=== Exercise data ===

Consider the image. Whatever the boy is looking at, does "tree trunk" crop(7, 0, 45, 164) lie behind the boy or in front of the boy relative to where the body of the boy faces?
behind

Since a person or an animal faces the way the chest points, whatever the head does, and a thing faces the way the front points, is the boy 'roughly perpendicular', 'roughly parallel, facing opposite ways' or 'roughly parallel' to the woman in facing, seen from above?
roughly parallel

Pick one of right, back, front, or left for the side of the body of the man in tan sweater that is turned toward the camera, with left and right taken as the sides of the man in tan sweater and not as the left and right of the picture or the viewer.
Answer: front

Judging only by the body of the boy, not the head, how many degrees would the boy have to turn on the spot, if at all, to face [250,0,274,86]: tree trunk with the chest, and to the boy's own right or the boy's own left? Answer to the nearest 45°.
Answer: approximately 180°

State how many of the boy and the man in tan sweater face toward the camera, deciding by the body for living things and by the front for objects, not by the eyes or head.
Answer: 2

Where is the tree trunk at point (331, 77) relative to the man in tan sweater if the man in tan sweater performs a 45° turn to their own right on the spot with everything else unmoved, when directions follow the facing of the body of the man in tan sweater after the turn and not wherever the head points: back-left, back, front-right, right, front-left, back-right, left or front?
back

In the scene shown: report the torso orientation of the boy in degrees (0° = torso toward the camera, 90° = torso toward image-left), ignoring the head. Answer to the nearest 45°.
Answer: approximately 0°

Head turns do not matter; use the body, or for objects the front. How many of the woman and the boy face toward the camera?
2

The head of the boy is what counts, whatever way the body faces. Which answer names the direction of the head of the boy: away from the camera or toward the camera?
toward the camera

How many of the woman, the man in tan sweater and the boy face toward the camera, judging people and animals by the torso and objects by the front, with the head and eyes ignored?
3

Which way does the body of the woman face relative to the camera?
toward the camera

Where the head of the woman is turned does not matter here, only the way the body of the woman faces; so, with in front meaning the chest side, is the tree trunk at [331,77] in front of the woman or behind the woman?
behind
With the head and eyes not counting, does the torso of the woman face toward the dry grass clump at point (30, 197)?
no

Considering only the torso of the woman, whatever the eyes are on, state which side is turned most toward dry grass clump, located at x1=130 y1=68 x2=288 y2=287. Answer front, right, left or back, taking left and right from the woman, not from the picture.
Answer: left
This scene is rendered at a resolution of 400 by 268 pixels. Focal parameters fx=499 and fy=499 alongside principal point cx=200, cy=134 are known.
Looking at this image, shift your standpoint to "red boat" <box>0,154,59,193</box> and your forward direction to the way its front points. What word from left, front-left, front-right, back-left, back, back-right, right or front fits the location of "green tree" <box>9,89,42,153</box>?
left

===

--- What the task requires ---
Express the lines above as a JSON list of strings, with one string for each line and the blank lines omitted.

--- Result of this exercise ---
[
  "Consider the image. Whatever the boy is looking at, does \"tree trunk\" crop(7, 0, 45, 164) lie behind the boy or in front of the boy relative to where the body of the boy faces?",
  "behind",
  "Since a person or an animal faces the way the chest points, whatever the head does, and a thing faces the way the front points, is the boy 'roughly perpendicular', 'roughly parallel, facing opposite ways' or 'roughly parallel' to the woman in facing, seen from above?",
  "roughly parallel",
  "Pick one of right, back, front, or left for the side of the body of the man in tan sweater that is turned toward the camera, with left and right taken as the sides of the man in tan sweater and not as the left and right of the picture or the viewer.",
  "Answer: front",
  "Judging only by the body of the boy, not the head, how many degrees would the boy have to turn on the spot, if at all, to face [250,0,274,86]: tree trunk with the chest, and to the boy's own right or the boy's own left? Answer to the nearest 45°.",
  "Answer: approximately 180°",
  "State how many of the boy and the man in tan sweater face toward the camera, deciding by the body for living things and by the front for objects, not by the eyes or head.",
  "Answer: 2",
  "Where is the tree trunk at point (331, 77) relative to the man in tan sweater if the man in tan sweater performs a 45° turn to their own right on the spot with everything else unmoved, when directions follow the facing of the body of the man in tan sweater after the turn and not wherever the head points: back-left, back, front-right, right, front-left, back-right, left or front?",
  "back",
  "In the scene shown: report the torso orientation of the boy in degrees (0° = torso toward the camera, 90° = torso toward image-left), ignoring the head. Answer to the nearest 45°.",
  "Answer: approximately 0°",
  "Head turns do not matter; use the body, or for objects the front. How many of the woman and the boy face toward the camera?",
  "2",
  "The head of the boy is what counts, whatever way the body faces. Which answer names the direction of the head of the boy: away from the camera or toward the camera?",
  "toward the camera",
  "How many of the woman, the man in tan sweater and the boy face toward the camera, judging people and animals by the torso and objects by the front, with the head and eyes ignored?",
  "3",
  "Which way does the body of the woman face relative to the camera?",
  "toward the camera",
  "Where the head of the woman is turned does not matter here, only the way the body of the woman faces; so, with in front meaning the chest side, is the tree trunk at [331,77] in front of the woman or behind the woman?",
  "behind",
  "With the head and eyes not counting, does the torso of the woman face toward the dry grass clump at point (30, 197)?",
  "no",
  "Considering only the torso of the woman, whatever the eyes are on, state which side is turned most toward dry grass clump, located at x1=130 y1=68 x2=288 y2=287. Answer front, right, left or back, taking left and right from the woman, not from the picture.",
  "Answer: left",
  "This scene is rendered at a resolution of 400 by 268 pixels. Focal parameters fx=499 and fy=499 alongside principal point cx=200, cy=134 are known.",
  "Looking at this image, shift your standpoint to \"red boat\" <box>0,154,59,193</box> and your forward direction to the way its front points. What word from left, front-left, front-right, back-left, back, back-right, right or front fits the location of \"green tree\" <box>9,89,42,153</box>?",
  "left"
]